Credit: rawpixel.com via FreePik

Making your website accessible to everyone is just a good business decision. It increases the number of visitors and shareholders that can learn about your story and invest in your future.

So how do you optimize your IR website for a wide audience that includes people with disabilities? Take a look at the tips below.

Enable Keyboard Navigation

Not everyone will arrive at your site using a mouse. People with motor disabilities, the visually impaired, and power users may find it easier to rely on their keyboards to navigate the web at large.

To support this kind of navigation on your site, you’ll have to ensure your source code orders the interactive items according to the visual flow of the page — left to right, top to bottom.

Eliminate Automatic Content

Nobody likes cookie pop-ups, ads, notification alerts, and videos that play automatically. Clicking exit on all these at once is one of the biggest annoyances on the web for the average browser. But for someone with a disability, too many unexpected popups can make the Internet impossible to navigate.

These features can interfere with keyboard navigation or cause confusion for people with low vision, so try to keep them to a minimum. At the very least, make them optional, so visitors can hide popups and disable auto-playing videos.

Support Audio Components with Text Alternatives

If you upload webinars and videos sharing your brand’s story, you should support this content with easy-to-read transcripts. Adding captions to the videos and sharing free-standing scripts of the audio allows your Deaf and Hard of Hearing visitors access to this information without barriers.

Transcribing this information pays off in other ways, too. If you’re trying to rank on Search Engine Results Pages (SERP), you can leverage transcriptions to include relevant keywords, backlinks, interlinks, and meta data.

Consider UX for the Visually Impaired

Just like your Deaf and Hard of Hearing visitors, people with vision impairments need alternative ways to browse your site. There are a few ways you can help.

1. Choose Appropriate Text Sizes

One of the easiest ways to accommodate the visually impaired is by selecting a clear font at an appropriate size. The Web Content Accessibility Guidelines (WCAG) recommends 12 points (or 16 pixels) for body text. Make sure it’s scalable by 200% so that your text won’t lose clarity or readability if a visitor increases its size.

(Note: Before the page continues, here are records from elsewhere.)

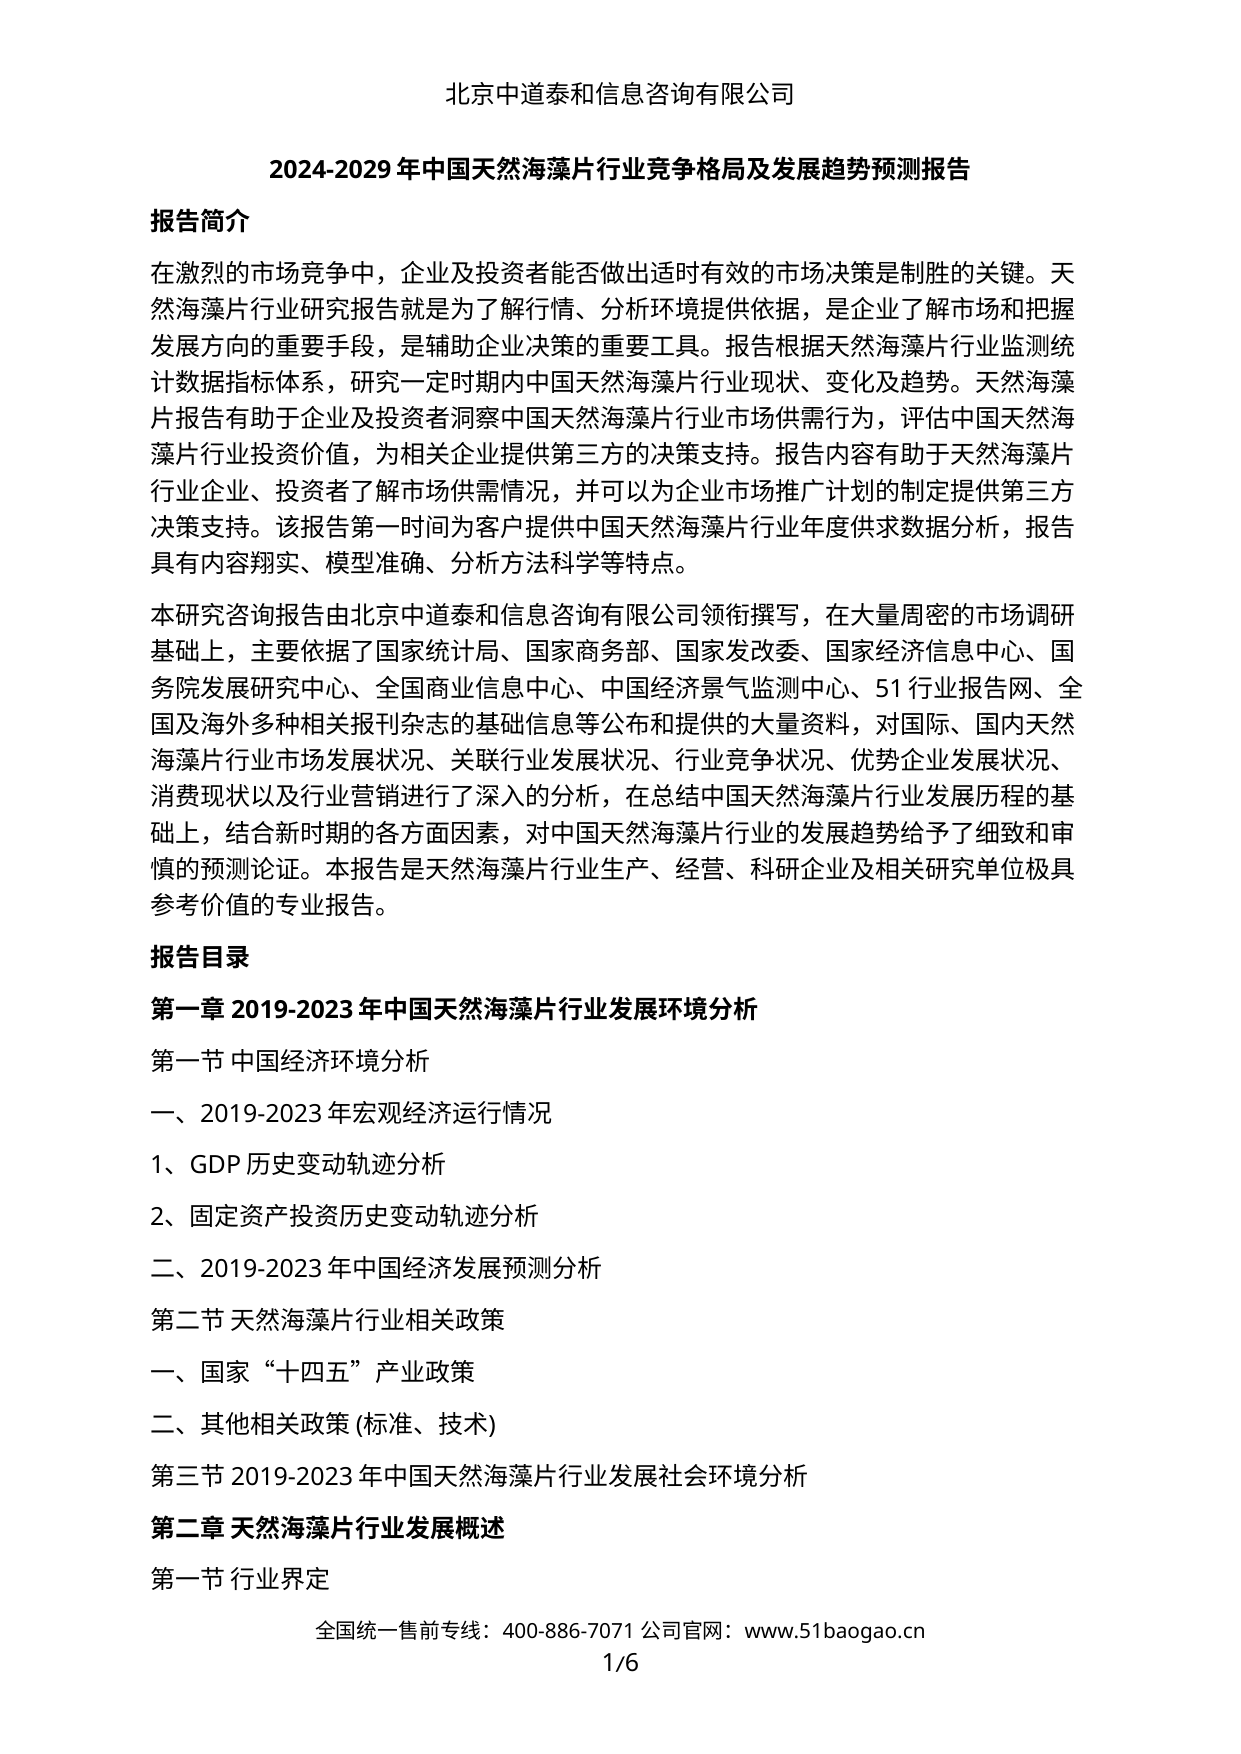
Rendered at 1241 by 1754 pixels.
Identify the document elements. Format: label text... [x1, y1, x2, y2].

text 报告简介 [150, 202, 1090, 238]
text 1、GDP历史变动轨迹分析 [150, 1145, 1090, 1181]
text 第二节 天然海藻片行业相关政策 [150, 1301, 1090, 1337]
text 一、国家“十四五”产业政策 [150, 1352, 1090, 1389]
text 2024-2029年中国天然海藻片行业竞争格局及发展趋势预测报告 [150, 150, 1090, 186]
text 本研究咨询报告由北京中道泰和信息咨询有限公司领衔撰写，在大量周密的市场调研基础上，主要依据了国家统计局、国家商务部、国家发改委、国家经济信息中心、国务院发展研究中心、全国商业信息中心、中国经济景气监测中心、51行业报告网、全国及海外多种相关报刊杂志的基础信息等公布和提供的大量资料，对国际、国内天然海藻片行业市场发展状况、关联行业发展状况、行业竞争状况、优势企业发展状况、消费现状以及行业营销进行了深入的分析，在总结中国天然海藻片行业发展历程的基础上，结合新时期的各方面因素，对中国天然海藻片行业的发展趋势给予了细致和审慎的预测论证。本报告是天然海藻片行业生产、经营、科研企业及相关研究单位极具参考价值的专业报告。 [150, 596, 1090, 922]
text 第三节 2019-2023年中国天然海藻片行业发展社会环境分析 [150, 1456, 1090, 1492]
text 第二章 天然海藻片行业发展概述 [150, 1508, 1090, 1544]
text 一、2019-2023年宏观经济运行情况 [150, 1093, 1090, 1129]
text 第一章 2019-2023年中国天然海藻片行业发展环境分析 [150, 989, 1090, 1026]
text 二、2019-2023年中国经济发展预测分析 [150, 1249, 1090, 1285]
text 第一节 中国经济环境分析 [150, 1041, 1090, 1077]
text 二、其他相关政策 (标准、技术) [150, 1404, 1090, 1441]
text 报告目录 [150, 937, 1090, 974]
text 第一节 行业界定 [150, 1560, 1090, 1596]
text 在激烈的市场竞争中，企业及投资者能否做出适时有效的市场决策是制胜的关键。天然海藻片行业研究报告就是为了解行情、分析环境提供依据，是企业了解市场和把握发展方向的重要手段，是辅助企业决策的重要工具。报告根据天然海藻片行业监测统计数据指标体系，研究一定时期内中国天然海藻片行业现状、变化及趋势。天然海藻片报告有助于企业及投资者洞察中国天然海藻片行业市场供需行为，评估中国天然海藻片行业投资价值，为相关企业提供第三方的决策支持。报告内容有助于天然海藻片行业企业、投资者了解市场供需情况，并可以为企业市场推广计划的制定提供第三方决策支持。该报告第一时间为客户提供中国天然海藻片行业年度供求数据分析，报告具有内容翔实、模型准确、分析方法科学等特点。 [150, 254, 1090, 580]
text 2、固定资产投资历史变动轨迹分析 [150, 1197, 1090, 1233]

2. Upload Images with Alt Text

Alternative text or alt attributes are a way of indexing the images you use on your site so that they can become hyperlinked search results. From an accessibility point of view, alt text is also an essential assistive device for visually impaired browsers.  Screen-reading tools will read this text aloud so that visually impaired visitors aren’t left out. 

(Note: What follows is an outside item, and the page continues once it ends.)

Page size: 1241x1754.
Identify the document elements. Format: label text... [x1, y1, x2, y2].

3. Consider Color Carefully

You should consider the color of your text and background to help visually impaired visitors, especially those who are color blind. For normal text, a contrast ratio of 4.5:1 is the minimum required by the WCAG. For perspective, black text on a white page has a ratio of 21:1.

The Takeaway

There’s no single, uniform way shareholders and new visitors will experience your website. There are countless perspectives, objectives, and — more importantly — physical abilities that change the way people interact with your brand.

It’s essential your investor website accounts for these differences. Having an accessible site ensures your content reaches a larger audience.